Recently I went along to the book launch of their anthology A Pocket Full of Wry at Riverbend Books in Bulimba, Brisbane. I asked the writers in the anthology for some reading suggestions. Using createspace.com, a print-on-demand service, you can order any number of copies of your book to be printed up and sent back to you. Copies of A Pocketful of Wry were printed in the United States and sent back to Brisbane.

Geraldine M. Anderson, who has been an archeologist and creative writing teacher, and has a taste for murder stories, read her story A Sticky Situation. It’s about a woman who decides to poison her philandering husband by creating a toxic sticky date pudding.

As she read, a tropical storm, complete with lightning, complemented her story nicely. She said she liked The Confessor by Daniel Silva. This 2003 book is one of the Gabriel Allon series of thrillers by Silva, about a former assassin for the Israeli secret service. Ms Anderson also liked A Prisoner of Birth, a mystery novel by Jeffrey Archer, who is also fond of short stories with twists.

Bella Scott is an accountant and writer, which isn’t a combination you’d expect, necessarilly. She read from her story Falling Stars, about a woman jumping off the Story Bridge, which crosses the Brisbane River in inner city Brisbane. Again, there’s a nice twist. She didn’t read the ending, but, as she pointed out, someone gave it away earlier in the night.

She liked Sophie’s World by Jostein Gaarder, originally published in Norway in 1991. It’s about a 14 year old living in Norway in 1990, who starts receiving anonymous messages in her mailbox. Some of these messages come from 50 year old Alberto Knox, who starts teaching her, and the reader of the novel, the history of philosophy.

A few other reading tips: Lea Scott said she liked The Road by Cormac McCarthy. This is a page-turner about the journey of a father and son after a nuclear holocaust.

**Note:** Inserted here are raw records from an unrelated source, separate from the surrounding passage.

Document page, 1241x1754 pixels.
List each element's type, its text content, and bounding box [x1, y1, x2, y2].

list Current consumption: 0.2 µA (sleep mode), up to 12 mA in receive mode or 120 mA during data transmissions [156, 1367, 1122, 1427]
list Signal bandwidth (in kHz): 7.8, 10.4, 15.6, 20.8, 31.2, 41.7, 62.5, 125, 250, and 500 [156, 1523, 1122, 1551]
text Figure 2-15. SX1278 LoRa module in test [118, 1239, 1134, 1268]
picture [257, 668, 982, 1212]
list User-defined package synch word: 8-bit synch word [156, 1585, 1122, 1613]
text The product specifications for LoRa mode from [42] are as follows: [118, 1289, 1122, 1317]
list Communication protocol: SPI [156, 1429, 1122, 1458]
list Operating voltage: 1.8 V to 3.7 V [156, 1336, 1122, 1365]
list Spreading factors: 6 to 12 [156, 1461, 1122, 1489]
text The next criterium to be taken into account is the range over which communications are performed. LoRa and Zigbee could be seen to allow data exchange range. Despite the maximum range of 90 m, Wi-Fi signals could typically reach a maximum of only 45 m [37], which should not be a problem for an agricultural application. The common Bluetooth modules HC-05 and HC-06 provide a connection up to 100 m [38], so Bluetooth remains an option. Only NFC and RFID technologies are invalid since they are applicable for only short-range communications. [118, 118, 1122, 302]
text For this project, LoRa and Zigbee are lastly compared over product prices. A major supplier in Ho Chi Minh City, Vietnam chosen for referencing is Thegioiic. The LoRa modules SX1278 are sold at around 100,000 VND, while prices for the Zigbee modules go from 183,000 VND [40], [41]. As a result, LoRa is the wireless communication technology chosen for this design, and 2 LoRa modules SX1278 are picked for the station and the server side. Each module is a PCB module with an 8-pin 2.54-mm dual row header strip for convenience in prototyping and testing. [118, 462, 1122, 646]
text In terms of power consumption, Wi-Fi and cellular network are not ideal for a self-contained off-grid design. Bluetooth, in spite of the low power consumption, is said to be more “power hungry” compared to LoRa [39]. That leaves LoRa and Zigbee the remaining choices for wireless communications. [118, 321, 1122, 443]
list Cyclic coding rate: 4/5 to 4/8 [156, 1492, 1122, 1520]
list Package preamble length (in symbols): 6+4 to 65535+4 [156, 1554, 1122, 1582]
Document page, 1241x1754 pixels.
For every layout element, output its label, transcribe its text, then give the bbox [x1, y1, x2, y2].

Julie D., as she is known in the anthology, liked the Carol O’Connell books, which is a series of crime books around the character Kathy Mallory, including Judas Child. She also liked The Art of Possibility by Benjamin and Rosamund Zander. Other favorites included Excuse Me, Your Life is Waiting by Lynn Grabhorn, and The Game of Life and How to Play It, published 1925, by Florence Scovel Shinn.

Caroline McCarthy is a singer, songwriter, who wrote three stories for the anthology, about moving from London to Brisbane. She liked the Will Self book Great Apes. She also liked Stephen Fry’s The Stars’ Tennis Balls.

Nadine Mathias said she liked The God of Small Things by Arundhati Roy, and also a biography of Tallulah Bankhead (which may have been Tallulah Bankhead: A scandalous life, by David Bret).